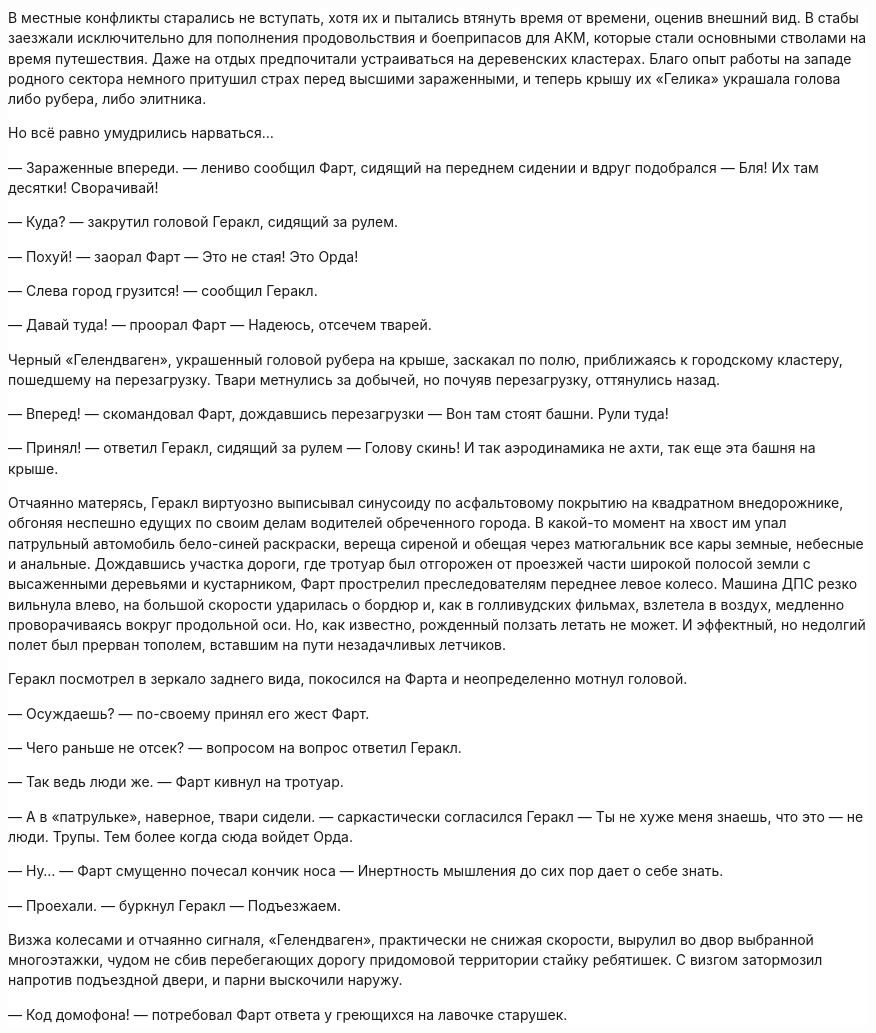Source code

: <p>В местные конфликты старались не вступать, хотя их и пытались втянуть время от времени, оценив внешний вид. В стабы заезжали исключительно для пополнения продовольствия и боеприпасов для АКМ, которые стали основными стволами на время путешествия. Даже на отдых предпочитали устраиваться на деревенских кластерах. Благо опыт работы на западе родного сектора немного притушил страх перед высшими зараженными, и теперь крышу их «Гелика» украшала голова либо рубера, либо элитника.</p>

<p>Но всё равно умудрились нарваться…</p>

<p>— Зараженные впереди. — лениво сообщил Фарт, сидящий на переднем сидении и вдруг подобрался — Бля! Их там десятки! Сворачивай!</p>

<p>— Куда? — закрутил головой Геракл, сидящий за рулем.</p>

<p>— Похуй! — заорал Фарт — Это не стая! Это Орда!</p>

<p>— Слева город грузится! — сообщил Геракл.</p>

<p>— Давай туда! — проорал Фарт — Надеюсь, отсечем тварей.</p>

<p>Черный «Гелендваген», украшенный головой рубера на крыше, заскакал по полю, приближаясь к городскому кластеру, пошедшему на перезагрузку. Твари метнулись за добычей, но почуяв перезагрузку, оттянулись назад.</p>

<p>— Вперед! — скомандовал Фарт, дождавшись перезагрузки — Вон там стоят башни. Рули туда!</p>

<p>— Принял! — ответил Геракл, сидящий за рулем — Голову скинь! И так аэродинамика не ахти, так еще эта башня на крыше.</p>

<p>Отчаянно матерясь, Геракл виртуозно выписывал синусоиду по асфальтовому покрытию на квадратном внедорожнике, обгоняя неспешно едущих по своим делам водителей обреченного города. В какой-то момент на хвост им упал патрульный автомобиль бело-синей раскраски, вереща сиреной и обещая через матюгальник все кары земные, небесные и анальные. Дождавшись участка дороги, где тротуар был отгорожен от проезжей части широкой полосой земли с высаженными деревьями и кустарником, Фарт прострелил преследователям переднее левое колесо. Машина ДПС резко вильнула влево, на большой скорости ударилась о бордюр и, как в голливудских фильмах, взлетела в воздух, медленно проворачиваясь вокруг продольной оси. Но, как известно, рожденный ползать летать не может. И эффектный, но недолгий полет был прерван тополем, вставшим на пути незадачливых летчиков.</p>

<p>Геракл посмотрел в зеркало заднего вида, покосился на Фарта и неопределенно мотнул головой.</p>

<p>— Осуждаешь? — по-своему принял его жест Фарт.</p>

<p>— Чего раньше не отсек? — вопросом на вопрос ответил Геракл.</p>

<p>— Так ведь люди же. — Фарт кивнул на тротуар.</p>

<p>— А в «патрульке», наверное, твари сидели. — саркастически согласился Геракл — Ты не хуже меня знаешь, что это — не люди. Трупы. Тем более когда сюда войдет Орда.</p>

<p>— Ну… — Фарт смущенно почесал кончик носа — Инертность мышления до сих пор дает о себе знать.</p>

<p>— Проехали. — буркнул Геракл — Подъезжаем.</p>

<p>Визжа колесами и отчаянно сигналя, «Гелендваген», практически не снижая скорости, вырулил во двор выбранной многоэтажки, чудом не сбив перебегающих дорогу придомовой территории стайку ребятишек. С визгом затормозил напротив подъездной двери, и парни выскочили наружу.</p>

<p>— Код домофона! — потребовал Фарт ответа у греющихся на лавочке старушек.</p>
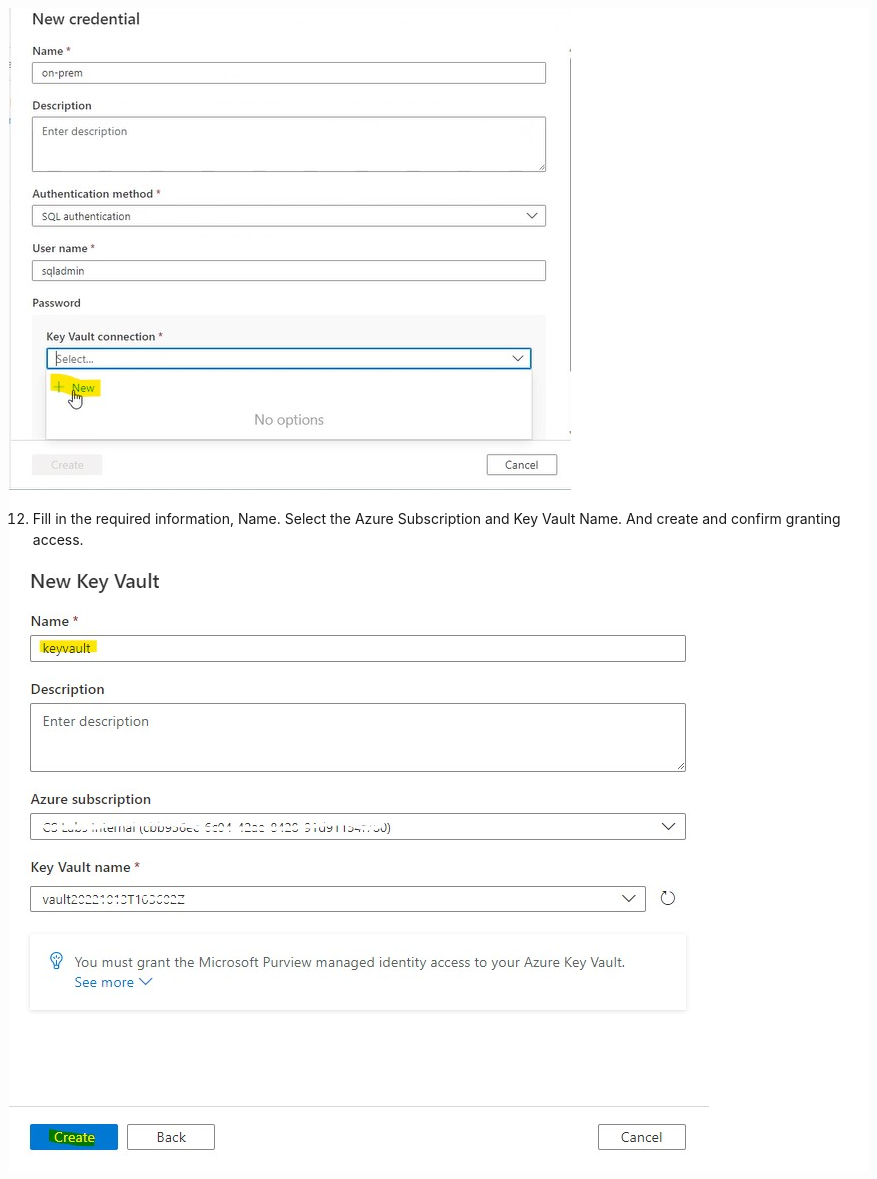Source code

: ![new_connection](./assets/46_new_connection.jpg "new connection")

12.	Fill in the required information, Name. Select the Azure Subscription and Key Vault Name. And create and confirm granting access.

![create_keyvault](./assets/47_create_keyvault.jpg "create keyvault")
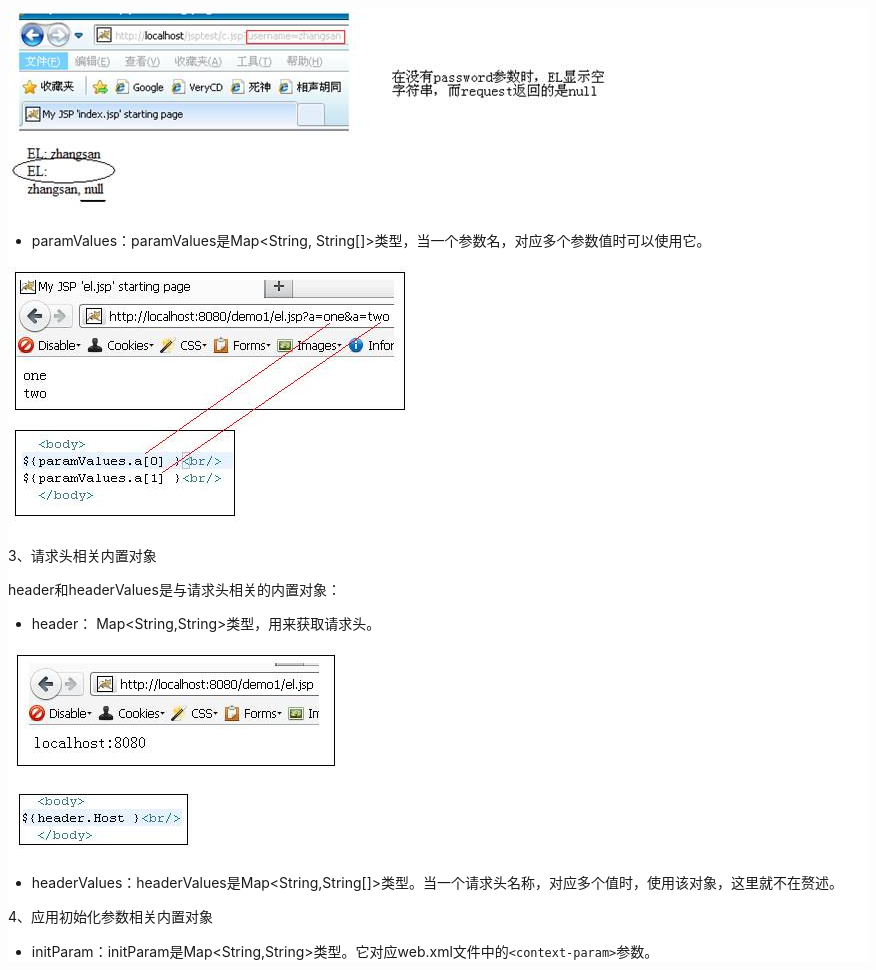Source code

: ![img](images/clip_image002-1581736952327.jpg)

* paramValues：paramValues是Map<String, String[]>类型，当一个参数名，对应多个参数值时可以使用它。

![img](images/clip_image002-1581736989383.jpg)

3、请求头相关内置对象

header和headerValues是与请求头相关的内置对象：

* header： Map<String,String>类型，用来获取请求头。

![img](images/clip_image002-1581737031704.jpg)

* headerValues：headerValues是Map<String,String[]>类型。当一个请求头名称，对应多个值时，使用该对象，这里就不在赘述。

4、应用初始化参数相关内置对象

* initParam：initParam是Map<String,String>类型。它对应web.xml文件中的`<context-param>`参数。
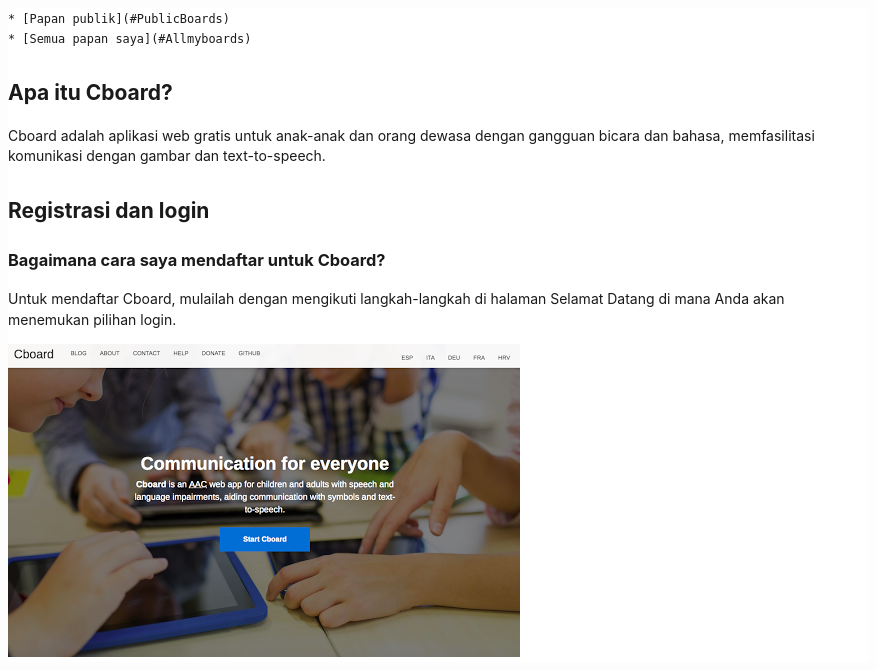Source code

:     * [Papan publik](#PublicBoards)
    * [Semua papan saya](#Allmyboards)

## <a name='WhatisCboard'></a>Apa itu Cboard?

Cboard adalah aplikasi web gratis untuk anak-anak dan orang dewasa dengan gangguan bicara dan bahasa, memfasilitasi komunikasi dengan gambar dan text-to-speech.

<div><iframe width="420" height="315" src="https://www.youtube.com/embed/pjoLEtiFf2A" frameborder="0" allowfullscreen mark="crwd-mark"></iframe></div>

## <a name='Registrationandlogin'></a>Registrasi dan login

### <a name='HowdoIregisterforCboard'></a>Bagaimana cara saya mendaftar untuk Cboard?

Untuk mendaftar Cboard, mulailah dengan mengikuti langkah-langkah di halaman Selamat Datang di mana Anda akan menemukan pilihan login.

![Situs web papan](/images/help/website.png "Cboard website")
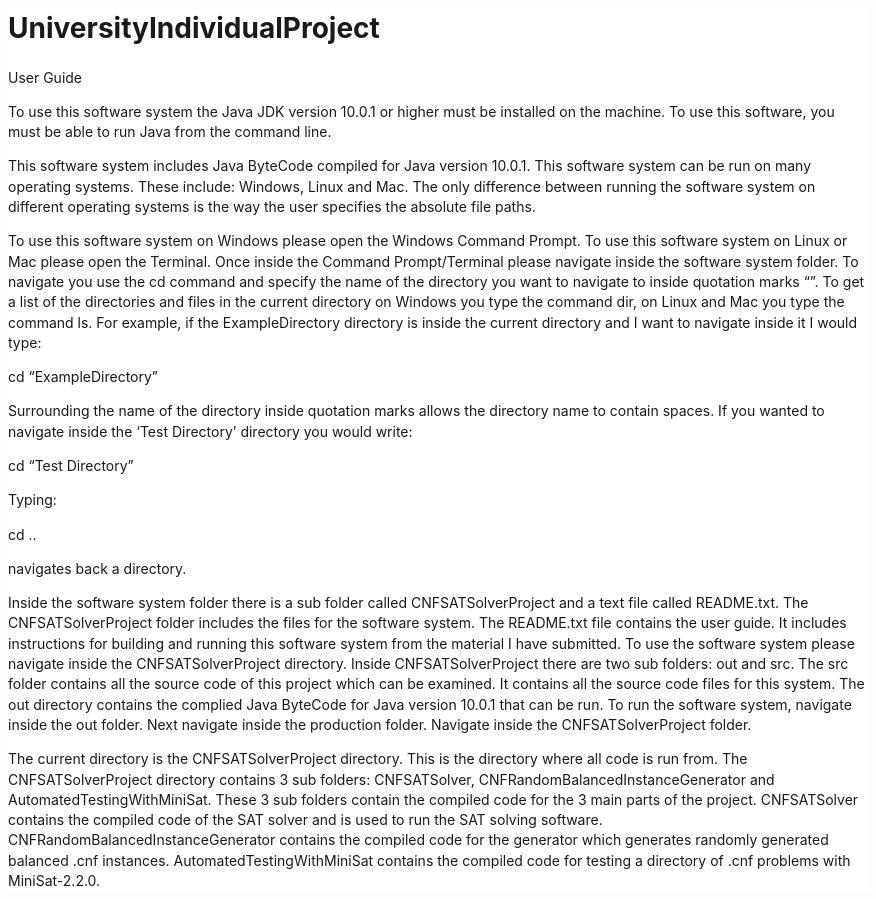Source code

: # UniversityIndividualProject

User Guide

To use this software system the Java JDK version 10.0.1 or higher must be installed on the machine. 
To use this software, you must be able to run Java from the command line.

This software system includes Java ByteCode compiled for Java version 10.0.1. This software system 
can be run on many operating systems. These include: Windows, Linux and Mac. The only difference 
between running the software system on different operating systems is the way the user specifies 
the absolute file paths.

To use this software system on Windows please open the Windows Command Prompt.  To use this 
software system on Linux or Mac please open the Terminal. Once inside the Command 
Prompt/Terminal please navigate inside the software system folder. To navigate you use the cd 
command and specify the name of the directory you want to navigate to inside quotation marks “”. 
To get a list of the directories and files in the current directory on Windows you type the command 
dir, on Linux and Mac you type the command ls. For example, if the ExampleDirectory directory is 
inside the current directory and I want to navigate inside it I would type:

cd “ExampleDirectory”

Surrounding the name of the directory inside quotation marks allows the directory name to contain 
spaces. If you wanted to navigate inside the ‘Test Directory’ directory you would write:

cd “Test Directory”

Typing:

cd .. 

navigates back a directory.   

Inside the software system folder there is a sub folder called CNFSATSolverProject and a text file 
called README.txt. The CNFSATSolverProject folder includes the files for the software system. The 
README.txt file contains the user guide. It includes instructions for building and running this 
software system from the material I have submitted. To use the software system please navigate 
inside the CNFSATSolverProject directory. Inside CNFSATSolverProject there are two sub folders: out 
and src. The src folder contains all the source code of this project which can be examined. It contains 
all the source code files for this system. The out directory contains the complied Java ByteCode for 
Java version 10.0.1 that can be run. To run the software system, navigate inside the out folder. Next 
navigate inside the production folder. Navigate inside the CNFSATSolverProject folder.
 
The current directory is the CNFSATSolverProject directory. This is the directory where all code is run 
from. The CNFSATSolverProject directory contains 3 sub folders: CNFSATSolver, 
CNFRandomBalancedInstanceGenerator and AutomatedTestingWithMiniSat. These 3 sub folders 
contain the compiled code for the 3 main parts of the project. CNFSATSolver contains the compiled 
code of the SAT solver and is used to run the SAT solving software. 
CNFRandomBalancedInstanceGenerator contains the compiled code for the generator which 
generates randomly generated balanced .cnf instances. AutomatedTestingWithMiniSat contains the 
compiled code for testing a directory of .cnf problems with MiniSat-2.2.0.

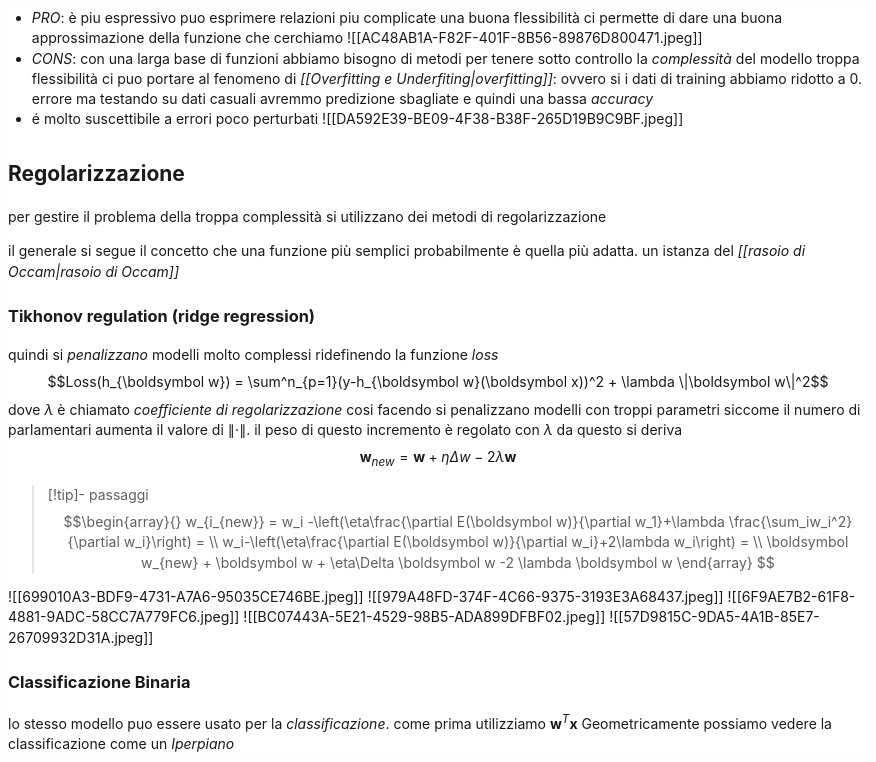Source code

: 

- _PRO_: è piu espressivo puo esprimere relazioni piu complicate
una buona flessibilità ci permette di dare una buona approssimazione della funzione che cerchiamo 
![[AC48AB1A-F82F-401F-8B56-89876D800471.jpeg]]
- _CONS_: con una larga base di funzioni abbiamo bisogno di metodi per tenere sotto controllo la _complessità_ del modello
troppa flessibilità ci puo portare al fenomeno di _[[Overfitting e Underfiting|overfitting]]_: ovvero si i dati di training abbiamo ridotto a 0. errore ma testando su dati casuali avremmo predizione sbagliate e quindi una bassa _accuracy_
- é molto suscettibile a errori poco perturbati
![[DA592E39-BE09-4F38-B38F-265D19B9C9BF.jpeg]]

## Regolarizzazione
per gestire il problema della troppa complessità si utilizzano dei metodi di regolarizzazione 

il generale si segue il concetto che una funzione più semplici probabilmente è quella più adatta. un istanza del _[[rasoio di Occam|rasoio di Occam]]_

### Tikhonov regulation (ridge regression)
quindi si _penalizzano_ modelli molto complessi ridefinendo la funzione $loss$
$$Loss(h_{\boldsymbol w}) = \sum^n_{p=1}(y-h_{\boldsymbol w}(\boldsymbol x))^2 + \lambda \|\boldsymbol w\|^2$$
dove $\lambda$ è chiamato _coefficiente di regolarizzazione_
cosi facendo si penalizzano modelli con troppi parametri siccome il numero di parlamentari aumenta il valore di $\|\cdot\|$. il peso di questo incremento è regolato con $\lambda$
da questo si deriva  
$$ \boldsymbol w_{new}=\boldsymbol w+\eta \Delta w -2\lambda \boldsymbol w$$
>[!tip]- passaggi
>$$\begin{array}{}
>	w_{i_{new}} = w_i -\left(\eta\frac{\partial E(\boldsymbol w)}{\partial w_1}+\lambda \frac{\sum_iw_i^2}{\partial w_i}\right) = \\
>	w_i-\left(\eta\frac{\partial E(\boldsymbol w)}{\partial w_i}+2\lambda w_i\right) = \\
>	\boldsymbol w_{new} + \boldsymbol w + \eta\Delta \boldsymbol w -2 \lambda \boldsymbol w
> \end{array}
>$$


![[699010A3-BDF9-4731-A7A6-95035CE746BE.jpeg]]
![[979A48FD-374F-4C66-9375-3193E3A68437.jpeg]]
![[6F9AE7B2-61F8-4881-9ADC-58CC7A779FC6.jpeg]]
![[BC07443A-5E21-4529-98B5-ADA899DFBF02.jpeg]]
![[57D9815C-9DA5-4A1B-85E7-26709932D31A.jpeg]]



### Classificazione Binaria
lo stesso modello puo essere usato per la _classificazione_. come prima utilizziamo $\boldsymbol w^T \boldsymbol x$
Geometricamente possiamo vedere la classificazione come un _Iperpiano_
+++
## Your task
After dropping the pictures, reproduce exactly the lines from the first line of the entries through the line containing "<p>— Куда? —", both included.

## Output
Source code

: <p>В местные конфликты старались не вступать, хотя их и пытались втянуть время от времени, оценив внешний вид. В стабы заезжали исключительно для пополнения продовольствия и боеприпасов для АКМ, которые стали основными стволами на время путешествия. Даже на отдых предпочитали устраиваться на деревенских кластерах. Благо опыт работы на западе родного сектора немного притушил страх перед высшими зараженными, и теперь крышу их «Гелика» украшала голова либо рубера, либо элитника.</p>

<p>Но всё равно умудрились нарваться…</p>

<p>— Зараженные впереди. — лениво сообщил Фарт, сидящий на переднем сидении и вдруг подобрался — Бля! Их там десятки! Сворачивай!</p>

<p>— Куда? — закрутил головой Геракл, сидящий за рулем.</p>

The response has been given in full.